Experiments showed that exposure to inadmissible evidence influenced judges and laypersons similarly, and both groups were reluctant to impose liability based on mere statistical evidence. In several experiments involving personal injury cases, both profession-als and laypersons responding to the same cases used the severity of injury in determining pain and suffering awards, but in one study, laypersons were more variable in their awards. It is unclear how much, or whether, variability in decisions by lay decision makers would drop if their awards were determined by group verdicts rather than individual judgments. In determining criminal sentences in a series of cases, laypersons favored lower penalties than judges did, indicating that the same greater leniency was shown by juries in criminal conviction cases in case-based judicial surveys.

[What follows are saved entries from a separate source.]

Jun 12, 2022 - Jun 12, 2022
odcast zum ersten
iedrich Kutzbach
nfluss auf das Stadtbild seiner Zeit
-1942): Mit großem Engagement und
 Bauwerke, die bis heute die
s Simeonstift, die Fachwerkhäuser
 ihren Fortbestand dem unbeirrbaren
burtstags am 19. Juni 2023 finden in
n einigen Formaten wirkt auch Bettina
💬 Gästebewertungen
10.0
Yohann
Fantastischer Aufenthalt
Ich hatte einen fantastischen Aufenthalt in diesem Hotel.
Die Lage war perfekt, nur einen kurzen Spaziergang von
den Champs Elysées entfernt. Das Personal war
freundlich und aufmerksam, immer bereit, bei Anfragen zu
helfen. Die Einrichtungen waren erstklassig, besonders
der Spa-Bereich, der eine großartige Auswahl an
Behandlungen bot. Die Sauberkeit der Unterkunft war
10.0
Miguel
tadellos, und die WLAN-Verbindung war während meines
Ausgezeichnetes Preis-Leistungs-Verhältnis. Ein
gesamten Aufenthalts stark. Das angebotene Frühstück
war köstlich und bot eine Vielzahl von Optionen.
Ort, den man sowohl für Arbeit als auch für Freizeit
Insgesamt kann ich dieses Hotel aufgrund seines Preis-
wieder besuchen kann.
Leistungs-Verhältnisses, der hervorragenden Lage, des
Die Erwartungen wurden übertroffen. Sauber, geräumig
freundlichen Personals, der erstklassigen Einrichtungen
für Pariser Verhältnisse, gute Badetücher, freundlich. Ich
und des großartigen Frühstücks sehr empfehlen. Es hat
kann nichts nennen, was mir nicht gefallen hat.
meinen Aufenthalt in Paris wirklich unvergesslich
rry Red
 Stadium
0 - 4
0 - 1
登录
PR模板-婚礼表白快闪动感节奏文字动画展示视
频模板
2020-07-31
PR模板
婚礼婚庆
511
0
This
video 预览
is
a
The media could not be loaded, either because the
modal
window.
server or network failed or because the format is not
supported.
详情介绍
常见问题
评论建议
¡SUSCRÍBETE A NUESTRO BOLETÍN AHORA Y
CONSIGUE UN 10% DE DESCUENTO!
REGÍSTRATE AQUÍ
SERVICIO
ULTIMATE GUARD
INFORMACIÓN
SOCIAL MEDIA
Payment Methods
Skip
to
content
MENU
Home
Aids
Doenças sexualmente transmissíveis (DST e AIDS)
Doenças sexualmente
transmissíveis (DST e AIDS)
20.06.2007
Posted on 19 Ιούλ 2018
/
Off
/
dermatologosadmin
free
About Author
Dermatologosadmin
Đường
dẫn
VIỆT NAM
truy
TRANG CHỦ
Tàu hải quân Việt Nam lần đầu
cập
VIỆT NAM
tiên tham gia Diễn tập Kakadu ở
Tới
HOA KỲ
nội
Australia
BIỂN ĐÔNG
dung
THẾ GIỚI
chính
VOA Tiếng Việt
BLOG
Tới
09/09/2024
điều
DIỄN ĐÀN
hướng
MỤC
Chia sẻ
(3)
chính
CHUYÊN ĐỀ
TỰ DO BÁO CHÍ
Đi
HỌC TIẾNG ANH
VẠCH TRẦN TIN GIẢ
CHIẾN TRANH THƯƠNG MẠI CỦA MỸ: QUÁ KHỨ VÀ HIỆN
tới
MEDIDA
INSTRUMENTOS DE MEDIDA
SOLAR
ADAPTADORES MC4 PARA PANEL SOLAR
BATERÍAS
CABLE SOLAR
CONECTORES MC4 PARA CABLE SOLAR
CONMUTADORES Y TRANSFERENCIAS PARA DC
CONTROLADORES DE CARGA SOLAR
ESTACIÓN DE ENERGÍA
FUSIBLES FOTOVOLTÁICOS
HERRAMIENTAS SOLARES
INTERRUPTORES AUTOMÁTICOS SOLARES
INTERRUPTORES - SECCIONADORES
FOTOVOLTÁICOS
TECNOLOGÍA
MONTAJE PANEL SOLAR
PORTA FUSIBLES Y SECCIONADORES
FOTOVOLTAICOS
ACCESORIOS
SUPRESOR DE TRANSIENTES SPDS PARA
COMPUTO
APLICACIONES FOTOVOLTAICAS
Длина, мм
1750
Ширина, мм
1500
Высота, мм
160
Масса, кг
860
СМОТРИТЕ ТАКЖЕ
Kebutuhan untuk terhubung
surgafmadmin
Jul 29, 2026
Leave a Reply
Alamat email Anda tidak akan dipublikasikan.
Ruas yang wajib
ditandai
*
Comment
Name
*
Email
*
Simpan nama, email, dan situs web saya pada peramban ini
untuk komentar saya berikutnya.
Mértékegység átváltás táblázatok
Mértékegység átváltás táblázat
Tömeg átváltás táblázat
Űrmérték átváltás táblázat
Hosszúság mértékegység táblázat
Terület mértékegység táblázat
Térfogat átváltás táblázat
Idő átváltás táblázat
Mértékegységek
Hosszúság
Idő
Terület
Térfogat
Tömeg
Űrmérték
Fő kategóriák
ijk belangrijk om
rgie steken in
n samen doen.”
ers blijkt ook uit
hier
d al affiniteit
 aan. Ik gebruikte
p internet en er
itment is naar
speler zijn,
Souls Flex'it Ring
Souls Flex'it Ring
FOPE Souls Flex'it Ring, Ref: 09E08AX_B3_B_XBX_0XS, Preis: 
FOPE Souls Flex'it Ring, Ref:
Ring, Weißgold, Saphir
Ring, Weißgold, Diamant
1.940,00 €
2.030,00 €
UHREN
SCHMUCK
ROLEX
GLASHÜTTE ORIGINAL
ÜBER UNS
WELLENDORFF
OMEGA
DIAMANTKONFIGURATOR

In a few of the experiments directly comparing the judgments of judges and laypersons, the samples tested raise questions about the representativeness of the findings because the laypersons were students or the judges sampled came from a unique subgroup (e.g., those who had signed up to attend a law and economics seminar). Much more research is needed to map experimentally the differences and similarities between the judgments of judges and juries before concluding that judges are better than juries at specific tasks (e.g., assessing risk) or that deliberations enable juries to outperform judges on other tasks (e.g., assessing conflicting testimony).
Finally, in addition to the few studies that have exposed judges and laypersons to the same stimulus, in several experiments with judges, researchers conducted conceptual replications of the impact of heuristics (e.g., anchoring, hindsight, framing) or of extralegal factors, which had previously been tested on laypersons. With a few exceptions, these experiments have revealed that judges show a similar susceptibility to these cognitive illusions.
References:
- Diamond, S. S., & Rose, M. R. (2005). Real juries. In J. Hagan (Ed.), Annual Review of Law & Social Science (Vol. 1, pp. 255-284). Palo Alto, CA: Annual Reviews.
- Eisenberg, T., Hannaford-Agor, P. L., Hans, V. P., Waters, N. L., Munsterman, G. T., Wells, M. T., et al. (2005). Judge-jury agreement in criminal cases: A partial replication of Kalven and Zeisel’s The American Jury. Journal of Empirical Legal Studies, 2, 171-207.
- Guthrie, C., Rachlinski, J. J., & Wistrich, A. J. (2001). Inside the judicial mind. Cornell Law Review, 86, 777-830.
- Kalven, H., Jr., & Zeisel, H. (1966). The American jury. Boston: Little, Brown.
- Robbennolt, J. K. (2005). Jury decision making: Evaluating juries by comparison to judges: A benchmark for judging? Florida State University Law Review, 32, 469-509.